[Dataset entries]
***

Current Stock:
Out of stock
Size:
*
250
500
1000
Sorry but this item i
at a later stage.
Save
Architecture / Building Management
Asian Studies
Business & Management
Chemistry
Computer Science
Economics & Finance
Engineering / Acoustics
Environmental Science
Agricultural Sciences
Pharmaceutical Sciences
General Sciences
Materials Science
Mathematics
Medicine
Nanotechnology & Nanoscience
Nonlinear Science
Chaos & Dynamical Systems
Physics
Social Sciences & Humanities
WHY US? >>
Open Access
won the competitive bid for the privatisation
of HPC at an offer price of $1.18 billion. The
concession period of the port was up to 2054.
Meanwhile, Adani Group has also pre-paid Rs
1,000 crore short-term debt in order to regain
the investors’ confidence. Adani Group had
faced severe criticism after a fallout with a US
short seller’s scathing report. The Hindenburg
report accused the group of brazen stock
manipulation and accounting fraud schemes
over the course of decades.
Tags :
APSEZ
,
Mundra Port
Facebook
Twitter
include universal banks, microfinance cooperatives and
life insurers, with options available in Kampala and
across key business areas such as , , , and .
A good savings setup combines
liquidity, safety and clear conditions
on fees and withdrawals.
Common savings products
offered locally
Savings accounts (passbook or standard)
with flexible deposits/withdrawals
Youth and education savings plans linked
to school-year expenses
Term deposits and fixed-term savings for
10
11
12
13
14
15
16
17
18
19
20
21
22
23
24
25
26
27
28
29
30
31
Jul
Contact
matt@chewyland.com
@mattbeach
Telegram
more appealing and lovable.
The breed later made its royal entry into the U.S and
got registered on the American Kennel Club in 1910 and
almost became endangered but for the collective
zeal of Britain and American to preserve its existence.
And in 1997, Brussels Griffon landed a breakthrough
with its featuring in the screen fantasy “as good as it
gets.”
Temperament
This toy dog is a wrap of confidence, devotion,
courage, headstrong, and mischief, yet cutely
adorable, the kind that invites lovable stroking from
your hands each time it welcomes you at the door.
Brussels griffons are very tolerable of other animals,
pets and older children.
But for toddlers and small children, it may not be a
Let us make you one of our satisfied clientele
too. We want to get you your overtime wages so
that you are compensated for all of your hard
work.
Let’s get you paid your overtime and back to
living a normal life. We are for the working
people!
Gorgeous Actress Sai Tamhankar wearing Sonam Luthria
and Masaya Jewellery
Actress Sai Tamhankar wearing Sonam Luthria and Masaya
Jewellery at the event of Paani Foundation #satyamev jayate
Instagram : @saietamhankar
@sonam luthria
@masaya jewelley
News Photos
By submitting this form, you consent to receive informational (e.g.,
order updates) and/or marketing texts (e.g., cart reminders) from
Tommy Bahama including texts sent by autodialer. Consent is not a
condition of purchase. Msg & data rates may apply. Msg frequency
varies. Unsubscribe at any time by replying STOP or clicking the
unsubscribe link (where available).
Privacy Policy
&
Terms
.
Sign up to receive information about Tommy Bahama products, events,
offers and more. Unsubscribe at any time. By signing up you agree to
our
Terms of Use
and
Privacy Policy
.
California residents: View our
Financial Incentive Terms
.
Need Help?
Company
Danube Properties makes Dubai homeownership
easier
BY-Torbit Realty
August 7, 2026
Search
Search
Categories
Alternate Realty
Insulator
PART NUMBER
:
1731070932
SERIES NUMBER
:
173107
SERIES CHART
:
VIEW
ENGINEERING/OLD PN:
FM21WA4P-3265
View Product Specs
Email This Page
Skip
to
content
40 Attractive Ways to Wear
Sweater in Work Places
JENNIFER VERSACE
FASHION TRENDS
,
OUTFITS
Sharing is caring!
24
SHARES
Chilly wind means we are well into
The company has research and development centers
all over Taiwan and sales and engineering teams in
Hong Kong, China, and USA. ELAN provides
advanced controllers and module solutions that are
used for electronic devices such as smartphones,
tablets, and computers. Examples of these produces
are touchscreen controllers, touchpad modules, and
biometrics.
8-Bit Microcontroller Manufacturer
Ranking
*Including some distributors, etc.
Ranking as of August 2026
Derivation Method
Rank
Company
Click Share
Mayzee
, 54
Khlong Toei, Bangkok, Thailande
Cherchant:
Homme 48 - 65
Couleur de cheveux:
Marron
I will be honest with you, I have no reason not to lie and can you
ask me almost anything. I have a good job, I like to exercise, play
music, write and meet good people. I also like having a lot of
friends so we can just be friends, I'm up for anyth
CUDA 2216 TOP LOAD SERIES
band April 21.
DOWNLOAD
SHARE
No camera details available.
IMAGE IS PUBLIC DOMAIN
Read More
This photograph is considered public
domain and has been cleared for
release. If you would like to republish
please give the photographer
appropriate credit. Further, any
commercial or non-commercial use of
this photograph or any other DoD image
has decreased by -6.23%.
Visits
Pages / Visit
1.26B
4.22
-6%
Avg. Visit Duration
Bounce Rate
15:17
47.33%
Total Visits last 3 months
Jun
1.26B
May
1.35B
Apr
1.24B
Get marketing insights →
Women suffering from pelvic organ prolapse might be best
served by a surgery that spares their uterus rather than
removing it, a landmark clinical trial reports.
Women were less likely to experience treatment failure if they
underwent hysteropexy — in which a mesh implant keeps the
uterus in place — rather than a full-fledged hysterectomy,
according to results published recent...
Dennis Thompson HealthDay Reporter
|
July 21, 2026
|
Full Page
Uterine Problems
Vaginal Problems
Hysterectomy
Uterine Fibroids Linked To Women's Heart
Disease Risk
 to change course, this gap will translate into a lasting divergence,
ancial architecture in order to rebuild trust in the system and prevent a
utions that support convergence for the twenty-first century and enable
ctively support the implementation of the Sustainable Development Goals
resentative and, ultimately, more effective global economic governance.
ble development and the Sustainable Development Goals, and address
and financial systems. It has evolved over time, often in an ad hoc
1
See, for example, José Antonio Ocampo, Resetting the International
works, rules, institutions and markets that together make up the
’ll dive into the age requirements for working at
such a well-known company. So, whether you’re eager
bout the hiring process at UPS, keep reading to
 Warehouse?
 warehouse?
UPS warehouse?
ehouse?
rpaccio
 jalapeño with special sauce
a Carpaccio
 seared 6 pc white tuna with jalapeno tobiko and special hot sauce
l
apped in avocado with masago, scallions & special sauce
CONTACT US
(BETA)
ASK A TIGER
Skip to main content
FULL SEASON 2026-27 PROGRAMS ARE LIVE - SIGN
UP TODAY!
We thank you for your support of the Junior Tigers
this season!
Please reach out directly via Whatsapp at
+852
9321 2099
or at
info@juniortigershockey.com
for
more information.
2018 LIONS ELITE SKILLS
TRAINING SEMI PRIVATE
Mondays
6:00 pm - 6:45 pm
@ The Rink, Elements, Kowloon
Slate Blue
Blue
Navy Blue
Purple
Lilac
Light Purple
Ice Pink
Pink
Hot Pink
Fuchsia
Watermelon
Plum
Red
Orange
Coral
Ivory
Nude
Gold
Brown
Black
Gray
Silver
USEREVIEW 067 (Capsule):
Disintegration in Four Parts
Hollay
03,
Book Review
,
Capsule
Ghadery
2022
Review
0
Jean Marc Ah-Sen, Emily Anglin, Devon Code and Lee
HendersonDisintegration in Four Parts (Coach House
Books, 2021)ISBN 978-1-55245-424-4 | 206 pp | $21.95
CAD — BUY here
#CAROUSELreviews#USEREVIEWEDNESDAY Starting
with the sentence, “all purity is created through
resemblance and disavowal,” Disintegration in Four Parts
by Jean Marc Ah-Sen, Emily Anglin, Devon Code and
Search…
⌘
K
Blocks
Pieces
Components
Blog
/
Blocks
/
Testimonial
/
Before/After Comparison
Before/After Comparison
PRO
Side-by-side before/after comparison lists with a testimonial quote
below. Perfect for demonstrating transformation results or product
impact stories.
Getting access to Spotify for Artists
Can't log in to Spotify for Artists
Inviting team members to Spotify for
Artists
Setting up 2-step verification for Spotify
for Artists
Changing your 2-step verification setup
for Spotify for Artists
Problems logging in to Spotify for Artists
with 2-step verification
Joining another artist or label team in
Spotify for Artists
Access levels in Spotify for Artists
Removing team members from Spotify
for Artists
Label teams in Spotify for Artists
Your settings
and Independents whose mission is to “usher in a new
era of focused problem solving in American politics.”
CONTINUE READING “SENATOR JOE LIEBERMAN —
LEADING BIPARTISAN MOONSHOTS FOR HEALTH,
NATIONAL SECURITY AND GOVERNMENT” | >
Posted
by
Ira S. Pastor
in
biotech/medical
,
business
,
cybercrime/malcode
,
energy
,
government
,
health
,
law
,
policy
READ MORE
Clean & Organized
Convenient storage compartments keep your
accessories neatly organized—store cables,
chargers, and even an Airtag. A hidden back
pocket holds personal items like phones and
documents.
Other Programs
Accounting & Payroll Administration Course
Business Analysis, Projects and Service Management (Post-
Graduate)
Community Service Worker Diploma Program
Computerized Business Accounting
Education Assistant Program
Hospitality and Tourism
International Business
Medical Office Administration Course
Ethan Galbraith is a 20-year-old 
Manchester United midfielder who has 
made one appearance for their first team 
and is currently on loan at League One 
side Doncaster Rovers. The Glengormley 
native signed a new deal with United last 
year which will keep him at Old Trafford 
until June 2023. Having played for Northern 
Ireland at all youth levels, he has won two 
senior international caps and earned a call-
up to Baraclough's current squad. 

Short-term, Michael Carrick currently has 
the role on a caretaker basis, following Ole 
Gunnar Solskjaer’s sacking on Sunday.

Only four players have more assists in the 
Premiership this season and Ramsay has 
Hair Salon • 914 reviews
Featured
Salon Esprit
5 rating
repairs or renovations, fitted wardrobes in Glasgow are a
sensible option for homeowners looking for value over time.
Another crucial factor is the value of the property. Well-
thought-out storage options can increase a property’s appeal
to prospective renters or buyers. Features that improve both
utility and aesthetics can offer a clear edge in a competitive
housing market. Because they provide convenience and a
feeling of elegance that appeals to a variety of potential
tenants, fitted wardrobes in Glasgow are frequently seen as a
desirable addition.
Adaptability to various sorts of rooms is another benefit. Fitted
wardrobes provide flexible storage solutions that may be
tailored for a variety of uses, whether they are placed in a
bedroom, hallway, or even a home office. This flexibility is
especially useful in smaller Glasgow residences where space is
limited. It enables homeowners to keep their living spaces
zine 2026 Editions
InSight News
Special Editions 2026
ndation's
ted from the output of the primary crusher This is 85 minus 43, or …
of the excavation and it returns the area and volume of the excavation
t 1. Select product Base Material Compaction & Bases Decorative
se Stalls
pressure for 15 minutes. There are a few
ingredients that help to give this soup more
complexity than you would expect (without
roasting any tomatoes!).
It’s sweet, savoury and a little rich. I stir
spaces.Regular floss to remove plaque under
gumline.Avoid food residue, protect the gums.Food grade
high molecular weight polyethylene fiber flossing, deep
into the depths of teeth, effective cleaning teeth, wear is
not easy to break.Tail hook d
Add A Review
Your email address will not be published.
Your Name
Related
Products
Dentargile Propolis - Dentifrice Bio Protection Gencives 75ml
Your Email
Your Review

***

**Task requirements:**
Count the lines above in which the string "wearing" occurs. Give that number and nothing else.

**Solution to this exercise:**
2